# [Work request]
Write out the fishing line thread word for word, from "The more flourocarbon" to "home without it.".

═══ Source passage

# p_line



## joe01 (Apr 16, 2004)

i gave pline a shot and diden't like it. anyone else try it????


----------



## Steel Cranium (Aug 22, 2005)

When did you use it? Temps below freezing? Some of the co-polymer lines or hybrids (mono/flouro) seem to get stiff when the temps are below freezing. I normally use silver thread AN-20 (cold weather formula) during the winter. I tried Cabela's brand hybrid line (it was cheap for a big spool) and found that it stiffens when it's cold.

The more flourocarbon content that a line has, the more it will sink and the less limp it will be, compared to straight mono. When it gets cold, the limp factor becomes an issue.


----------



## Sir Gallon Hat (Sep 1, 2005)

8lb. Yes it has some memory, but it's strong, smooth and I prefer it over fluorocarbon unless gin clear. I never leave home without it.


----------



## Fish On (Sep 1, 2004)

I use 4 and 6 # Pline as a tippet and have never had a problem with it , I think it works very well in cold temps and has great knot strenght

Why did you not like it ???


----------



## joe01 (Apr 16, 2004)

I spooled up 6# and used it on sat. It seem like it had a lot of memory and I kept getting Knoted up around the spool, I caught a few fish on it and it held up fine and so did the knot, it was just the memory that was killing me. Maby I spooled it up wrong!!!! temps were around 30 and the water was clear, I went up to conn


----------



## GobyOneGnoby (Apr 21, 2004)

══════
═══ The data

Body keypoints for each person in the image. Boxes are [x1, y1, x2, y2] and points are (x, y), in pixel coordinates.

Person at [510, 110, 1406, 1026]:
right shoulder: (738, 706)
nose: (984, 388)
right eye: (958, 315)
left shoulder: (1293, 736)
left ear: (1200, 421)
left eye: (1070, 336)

══════
═══ The data

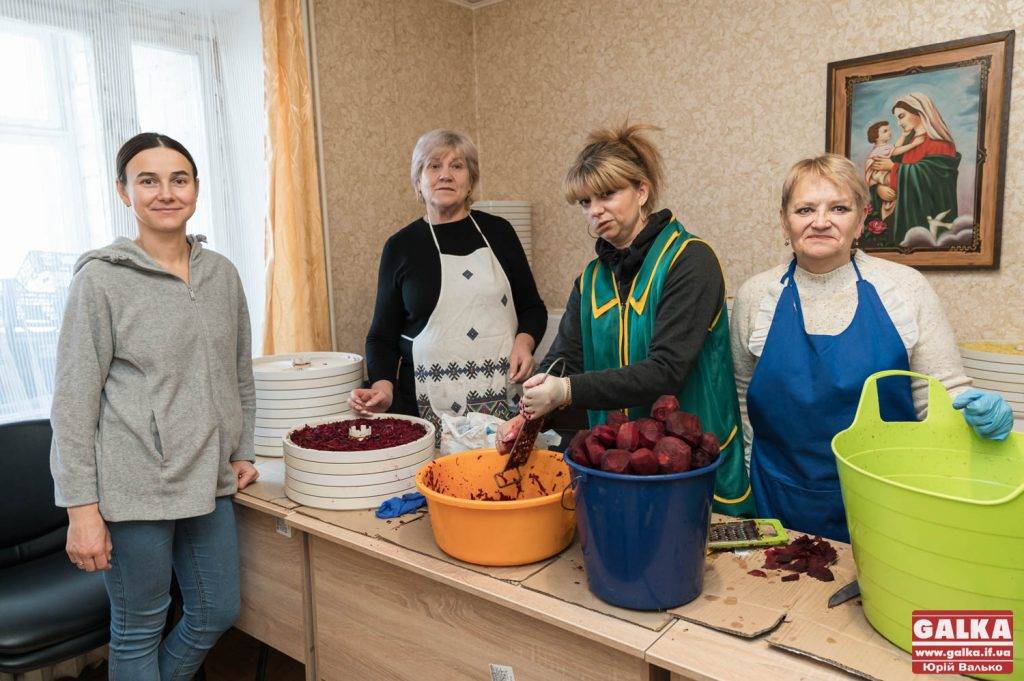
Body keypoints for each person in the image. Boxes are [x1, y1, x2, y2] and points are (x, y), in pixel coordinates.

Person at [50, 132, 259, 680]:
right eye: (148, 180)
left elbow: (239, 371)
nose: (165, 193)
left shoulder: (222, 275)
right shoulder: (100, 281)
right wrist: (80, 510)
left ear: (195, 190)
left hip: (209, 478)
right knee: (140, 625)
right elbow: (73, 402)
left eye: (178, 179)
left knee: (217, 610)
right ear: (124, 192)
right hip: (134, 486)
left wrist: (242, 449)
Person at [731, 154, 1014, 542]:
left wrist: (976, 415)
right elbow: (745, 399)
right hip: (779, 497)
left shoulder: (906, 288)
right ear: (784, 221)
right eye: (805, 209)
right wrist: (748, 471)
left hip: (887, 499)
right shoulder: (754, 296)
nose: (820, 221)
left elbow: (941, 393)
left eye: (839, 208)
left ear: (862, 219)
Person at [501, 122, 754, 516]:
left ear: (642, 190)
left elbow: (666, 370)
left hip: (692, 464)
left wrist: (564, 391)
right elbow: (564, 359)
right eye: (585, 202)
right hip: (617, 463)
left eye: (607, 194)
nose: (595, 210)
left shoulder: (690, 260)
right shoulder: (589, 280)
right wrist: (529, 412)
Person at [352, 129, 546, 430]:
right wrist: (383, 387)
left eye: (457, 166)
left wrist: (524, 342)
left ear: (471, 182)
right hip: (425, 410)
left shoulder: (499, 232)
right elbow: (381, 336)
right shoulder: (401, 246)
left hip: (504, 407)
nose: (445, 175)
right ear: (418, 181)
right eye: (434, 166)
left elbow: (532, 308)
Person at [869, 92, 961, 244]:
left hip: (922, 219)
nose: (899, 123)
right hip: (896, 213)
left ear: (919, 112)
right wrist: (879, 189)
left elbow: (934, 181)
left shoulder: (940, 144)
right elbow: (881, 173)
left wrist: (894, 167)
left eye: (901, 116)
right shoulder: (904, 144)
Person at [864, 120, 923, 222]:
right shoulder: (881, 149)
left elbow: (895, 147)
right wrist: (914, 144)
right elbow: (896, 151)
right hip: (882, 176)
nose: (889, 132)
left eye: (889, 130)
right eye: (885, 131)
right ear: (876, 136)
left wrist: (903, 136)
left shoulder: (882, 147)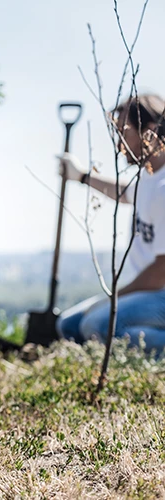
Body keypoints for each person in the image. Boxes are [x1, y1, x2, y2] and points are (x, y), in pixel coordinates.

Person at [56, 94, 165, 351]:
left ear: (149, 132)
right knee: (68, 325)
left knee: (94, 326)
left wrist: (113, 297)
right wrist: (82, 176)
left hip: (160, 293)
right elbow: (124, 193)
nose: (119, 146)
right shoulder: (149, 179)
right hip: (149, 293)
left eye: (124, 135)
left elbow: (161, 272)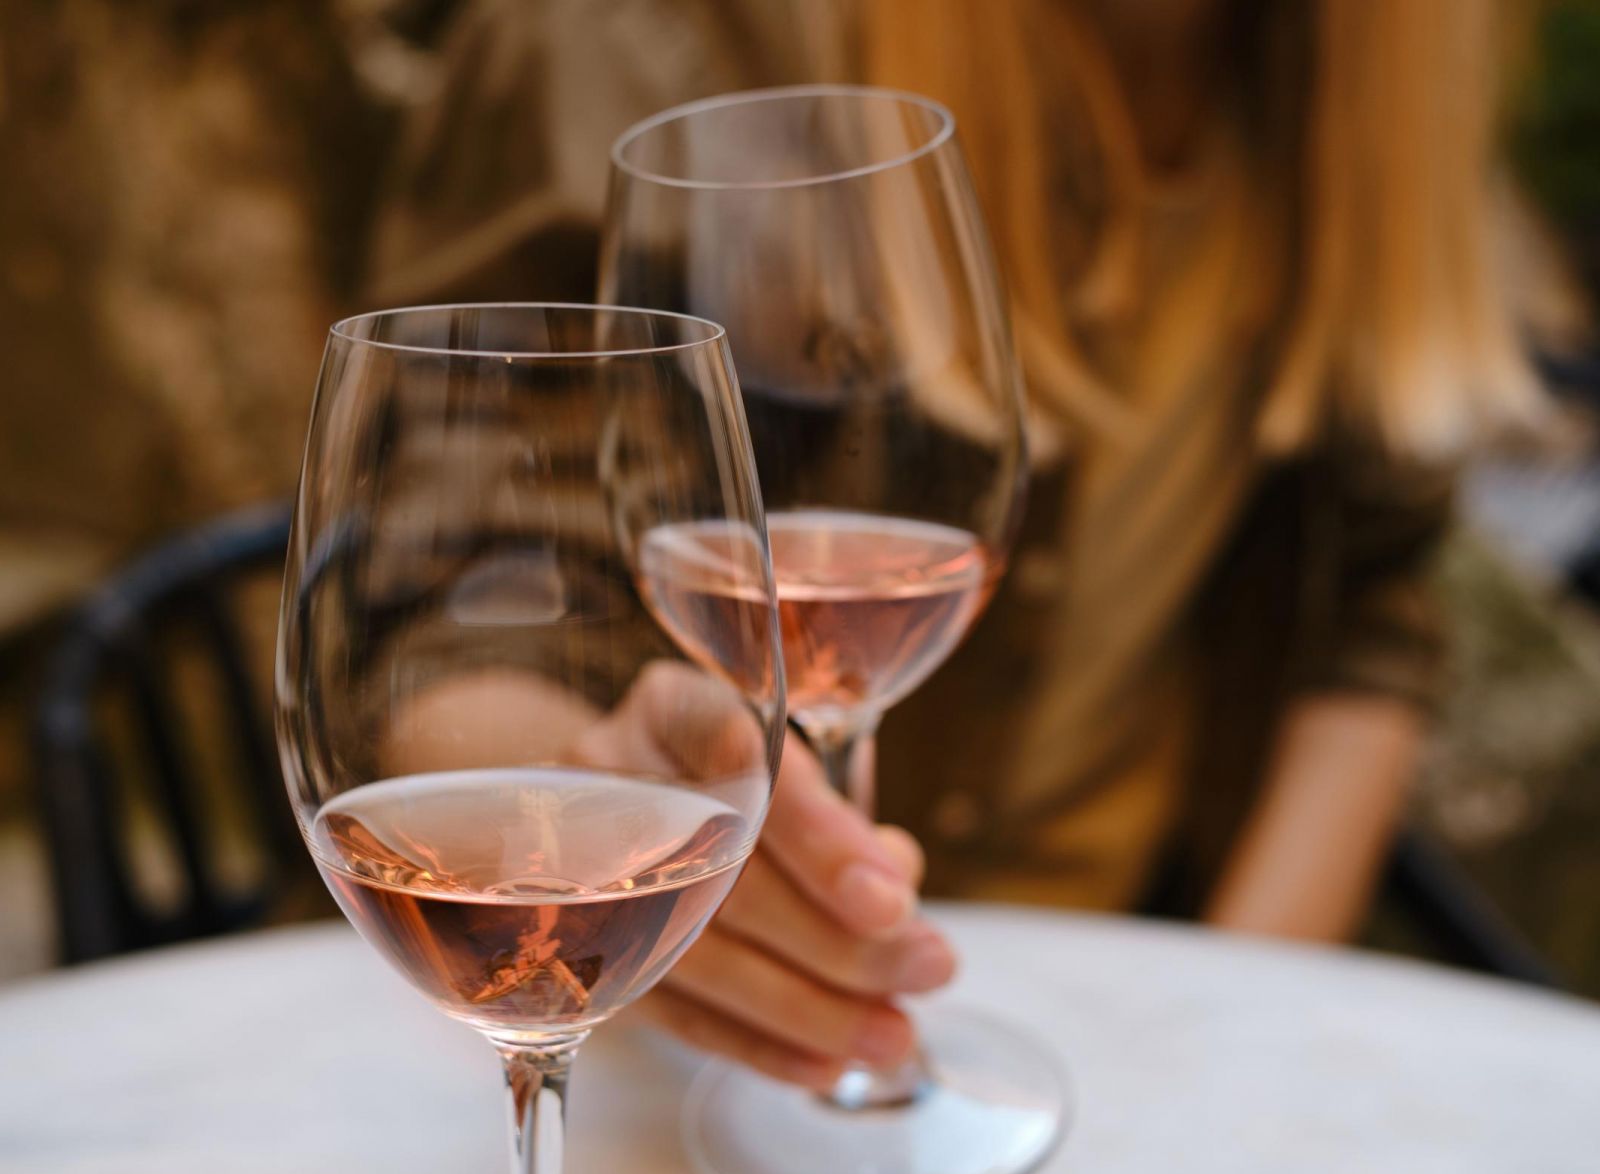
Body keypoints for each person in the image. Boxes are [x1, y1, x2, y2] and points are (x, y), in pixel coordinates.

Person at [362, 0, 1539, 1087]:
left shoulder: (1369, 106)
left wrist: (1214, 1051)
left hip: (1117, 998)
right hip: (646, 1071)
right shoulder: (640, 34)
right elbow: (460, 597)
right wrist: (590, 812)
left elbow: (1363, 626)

══════

# [Your solution]
The more flourocarbon content that a line has, the more it will sink and the less limp it will be, compared to straight mono. When it gets cold, the limp factor becomes an issue.


----------



## Sir Gallon Hat (Sep 1, 2005)

8lb. Yes it has some memory, but it's strong, smooth and I prefer it over fluorocarbon unless gin clear. I never leave home without it.